Trading by Moving Average Offset DMA

Displaced forward moving averages (DMA) in most cases are used to move a stop order to exit a trading position. The use of shifted moving averages is completely similar to the use of trading Parabolic SAR indicator.

What is a biased moving average?

DMA(NxM) or displaced moving averages = SMA(N) - this is a common simple moving average, which is shifted by some number (M) of time periods ahead.

To install DMA on the chart of the Metatrader 4 trading terminalSelect the Moving Average indicator, set the period and the M value in the "Shift" column.

Displaced forward moving averages (DMA)

According to the theory of Joe DiNapoli (Joe DiNapoli), to hold a trading position and measure the trend makes sense to use the following combinations of DMA, as:

3x3, 7x5, 25x5.

The specific choice of the shifted moving average depends on the volatility of the trading asset, as well as the scale used, as well as the time period.

In this example, we look at 2 averages, a biased and an unbiased 15-day simple moving average for the rising prices of RAO UES stock.
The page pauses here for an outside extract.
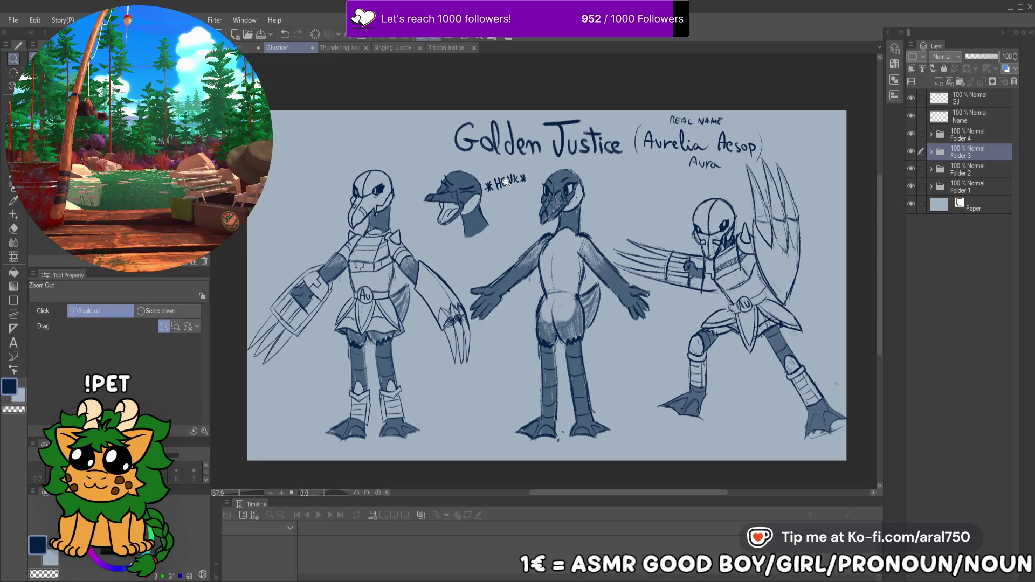
{"action": "key", "text": "ctrl+z"}
Enlarge the HONK head moderately in the sheet's top-left corner
{"action": "left_click_drag", "start_coordinate": [713, 269], "coordinate": [705, 260]}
In this example, the curve DMA is shifted slightly to the right by a parallel shift to the Five Trading Periods.

Displaced forward moving averages (DMA)

A Buy trade position is held as long as the closing prices are above the displaced moving average DMA (15, 5). In case this target would be used for SMA(15) instead of DMA(15, 5), then this position would have been closed much earlier by 5 bars. Displaced moving average DMA allows us to continue to stay in the trend for a longer period of time, while closing the trading position in time at the very reversal of the trend.